Research published last week suggested that the variant was associated with an estimated 64% higher risk of dying from Covid-19.

Researchers have said current vaccines generally offer good protection against the B.1.1.7 variant.


Moderna's Phase 2/3 vaccine trial for kids up to 11 starts


The first children have been vaccinated in Moderna's Phase 2/3 Covid-19 vaccine trial for ages 6 months to 11 years, the company said Tuesday.

The clinical trial, called the KidCOVE study, will enroll approximately 6,750 children of those ages in the US and Canada.

The trial is broken into two parts. In part one, different dosages of the vaccine are being tested on children ages 6 months to 1 year, and ages 2 to 11.

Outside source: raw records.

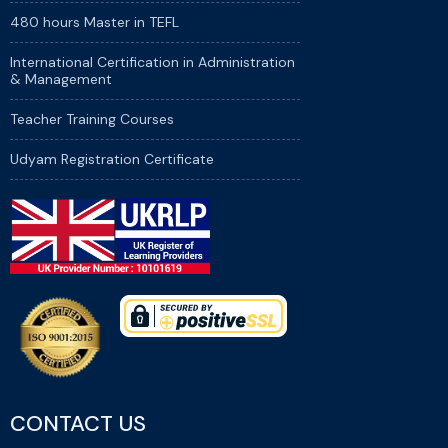
480 hours Master in TEFL
International Certification in Administration
& Management
Teacher Training Courses
Udyam Registration Certificate
CONTACT US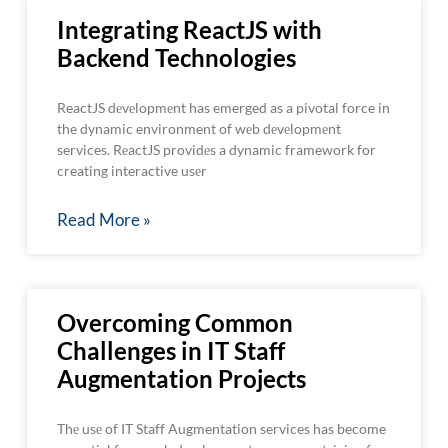
Integrating ReactJS with
Backend Technologies
ReactJS dеvеlopmеnt has emerged as a pivotal force in
the dynamic environment of wеb dеvеlopmеnt
services. RеactJS providеs a dynamic framework for
creating interactive usеr
Read More »
Overcoming Common
Challenges in IT Staff
Augmentation Projects
Thе usе of IT Staff Augmentation services has become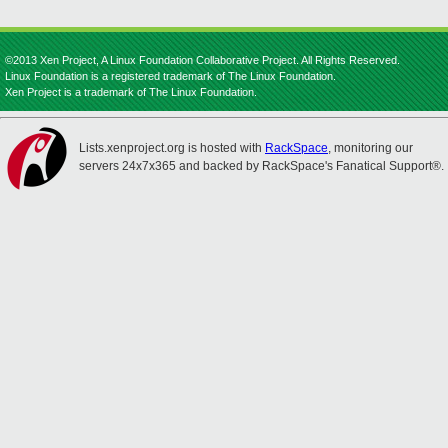
©2013 Xen Project, A Linux Foundation Collaborative Project. All Rights Reserved.
Linux Foundation is a registered trademark of The Linux Foundation.
Xen Project is a trademark of The Linux Foundation.
Lists.xenproject.org is hosted with
RackSpace
, monitoring our
servers 24x7x365 and backed by RackSpace's Fanatical Support®.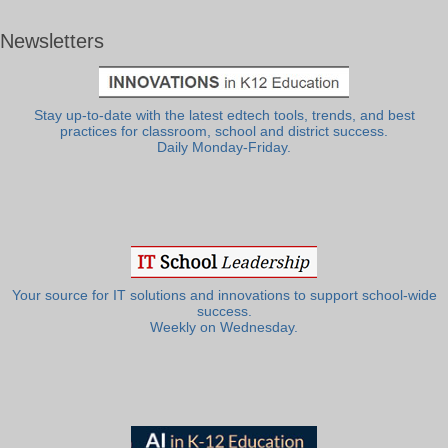
Newsletters
Stay up-to-date with the latest edtech tools, trends, and best
practices for classroom, school and district success.
Daily Monday-Friday.
Your source for IT solutions and innovations to support school-wide
success.
Weekly on Wednesday.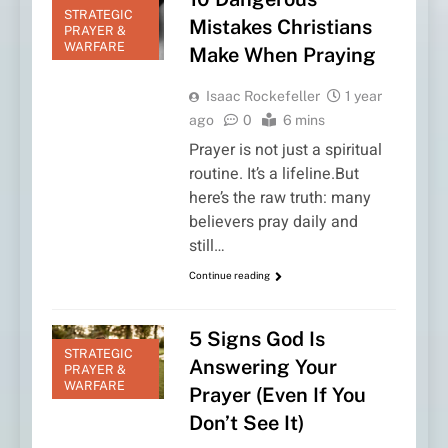
STRATEGIC
Mistakes Christians
PRAYER &
WARFARE
Make When Praying
Isaac Rockefeller
1 year
ago
0
6 mins
Prayer is not just a spiritual
routine. It’s a lifeline.But
here’s the raw truth: many
believers pray daily and
still…
Continue reading
5 Signs God Is
STRATEGIC
Answering Your
PRAYER &
WARFARE
Prayer (Even If You
Don’t See It)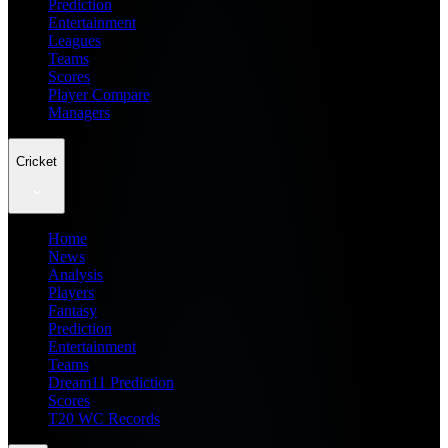
Prediction
Entertainment
Leagues
Teams
Scores
Player Compare
Managers
Cricket
Home
News
Analysis
Players
Fantasy
Prediction
Entertainment
Teams
Dream11 Prediction
Scores
T20 WC Records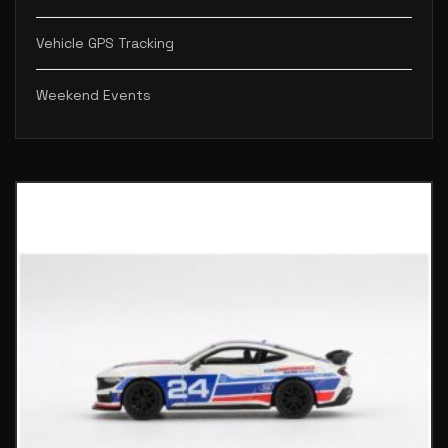
Vehicle GPS Tracking
Weekend Events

Those findings will determine which dose will be used in the second part, when the trial will also include children who are given a saline placebo, which does nothing. The children will be followed for 12 months after their second injection.

Moderna is doing the tests to see whether the vaccine protects children from getting sick if they come into contact with coronavirus, according to the clinical trial's patient information website.

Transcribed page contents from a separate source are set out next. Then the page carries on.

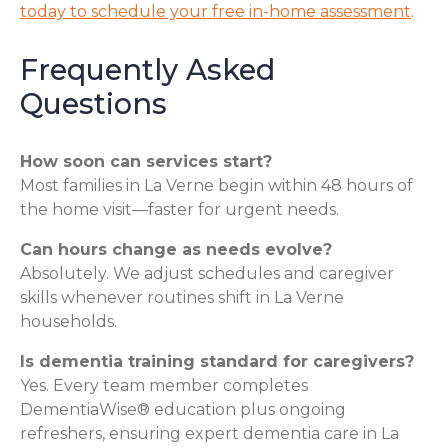
today to schedule your free in-home assessment
.
Frequently Asked
Questions
How soon can services start?
Most families in La Verne begin within 48 hours of
the home visit—faster for urgent needs.
Can hours change as needs evolve?
Absolutely. We adjust schedules and caregiver
skills whenever routines shift in La Verne
households.
Is dementia training standard for caregivers?
Yes. Every team member completes
DementiaWise® education plus ongoing
refreshers, ensuring expert dementia care in La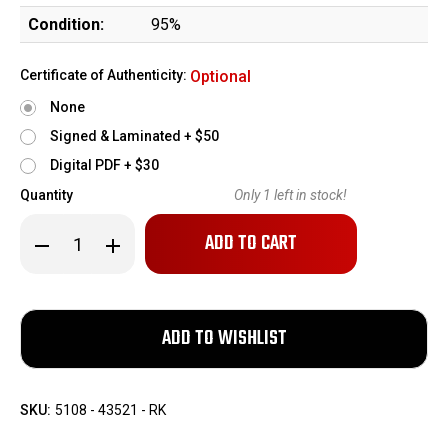
Condition:
95%
Certificate of Authenticity:
Optional
None
Signed & Laminated + $50
Digital PDF + $30
Quantity
Only
1
left in stock!
Decrease
Increase
Quantity
Quantity
of
of
Excellent
Excellent
Johnson
Johnson
Model
Model
1941
1941
Rifle
Rifle
SKU:
5108 - 43521 - RK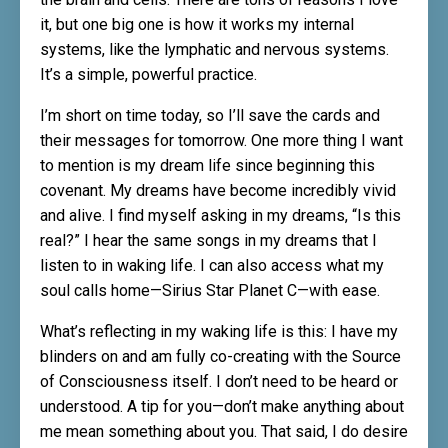
it, but one big one is how it works my internal
systems, like the lymphatic and nervous systems.
It’s a simple, powerful practice.
I’m short on time today, so I’ll save the cards and
their messages for tomorrow. One more thing I want
to mention is my dream life since beginning this
covenant. My dreams have become incredibly vivid
and alive. I find myself asking in my dreams, “Is this
real?” I hear the same songs in my dreams that I
listen to in waking life. I can also access what my
soul calls home—Sirius Star Planet C—with ease.
What’s reflecting in my waking life is this: I have my
blinders on and am fully co-creating with the Source
of Consciousness itself. I don’t need to be heard or
understood. A tip for you—don’t make anything about
me mean something about you. That said, I do desire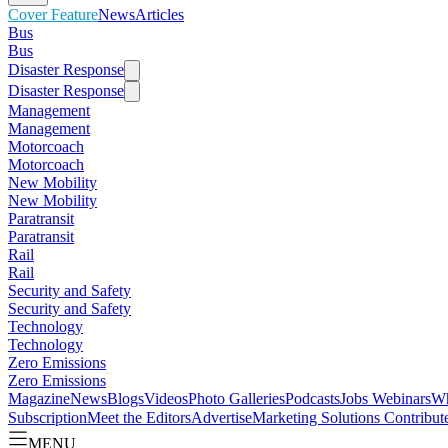
Cover Feature
News
Articles
Bus
Bus
Disaster Response
Disaster Response
Management
Management
Motorcoach
Motorcoach
New Mobility
New Mobility
Paratransit
Paratransit
Rail
Rail
Security and Safety
Security and Safety
Technology
Technology
Zero Emissions
Zero Emissions
Magazine
News
Blogs
Videos
Photo Galleries
Podcasts
Jobs
Webinars
Wh
Subscription
Meet the Editors
Advertise
Marketing Solutions
Contribut
MENU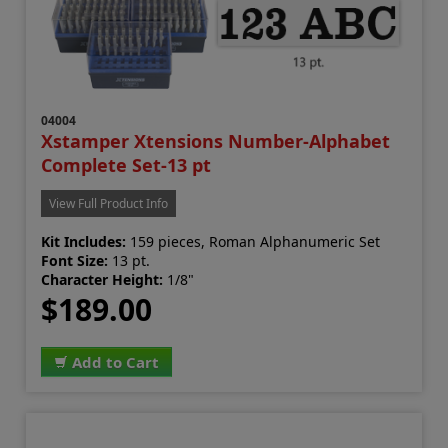
04004
Xstamper Xtensions Number-Alphabet
Complete Set-13 pt
View Full Product Info
Kit Includes:
159 pieces, Roman Alphanumeric Set
Font Size:
13 pt.
Character Height:
1/8"
$189.00
Add to Cart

Moderna also has been running a separate Phase 2/3 trial, for adolescents ages 12 to 17.

Moderna's vaccine is currently authorized only for people ages 18 and older. So far, the youngest age OK'd for any of the three Covid-19 inoculations authorized in the US is 16, for the Pfizer vaccine.

Pfizer has been running a trial of its vaccine for ages 12 to 15.

Johnson & Johnson has announced plans to study its vaccine in children ages 12 to 17, and its CEO has said he thinks the company could have a vaccine approved for ages below 18 by September.

It is difficult to estimate when a Covid-19 vaccine for children -- if studies find they're safe and effective -- could be authorized for them, Dr. Paul Offit, director of the Vaccine Education Center at Children's Hospital of Philadelphia, told CNN on Tuesday.

"(But) if I had to make a rough guess, I would think it would be possible that we would have enough vaccines, enough data, for children down to 12 years of age by the summer, and then for much younger children, by later in the year. But we'll see," Offit, a member of the US Food and Drug Administration's Vaccines and Related Biological Products Advisory Committee, said.

Experts have said about 70% to 85% of people must achieve immunity -- either by surviving Covid-19 or receiving a vaccine -- for the population to reach herd immunity. That's the point at which enough people are protected against a disease that it cannot spread through the population.

Children will need to be part of that, Offit said.

"I think if we're going to get to 80% population immunity, some level of children are going to need to be vaccinated," he said.


Every state has fully vaccinated at least 10% of its adult population


Among those 16 and older, vaccinations are ramping up and experts are hopeful Americans will be able to see a semblance of normality by the summer.

Data updated by the CDC on Tuesday shows the country hit a seven-day average of more than 2.4 million Covid-19 vaccine doses administered per day, a new record.

So far, more than 71.2 million Americans have received at least one dose of a Covid-19 vaccine, according to CDC data. More than 39 million have been fully vaccinated -- roughly 11.8% of the US population.

Every state has fully vaccinated at least 10% of their adult population, according to the CDC data.

That comes as more states are expanding their eligibility requirements for vaccinations.

Ohio will open vaccine eligibility to anyone older than 40 on Friday, and anyone older than 16 on March 29, Gov. Mike DeWine said Tuesday.

Mississippi began opening appointments to all residents who are 16 and older Tuesday. Alaska did this last week, and Connecticut's governor has said he tentatively plans to have his state to do the same by April 5.

President Joe Biden has said he wants states to expand eligibility to all adults by May 1, and he's said the country would have enough doses to vaccinate every US adult by the end of May.

In West Virginia, Gov. Jim Justice expanded the list of pre-existing medical conditions that make residents eligible to receive a vaccine.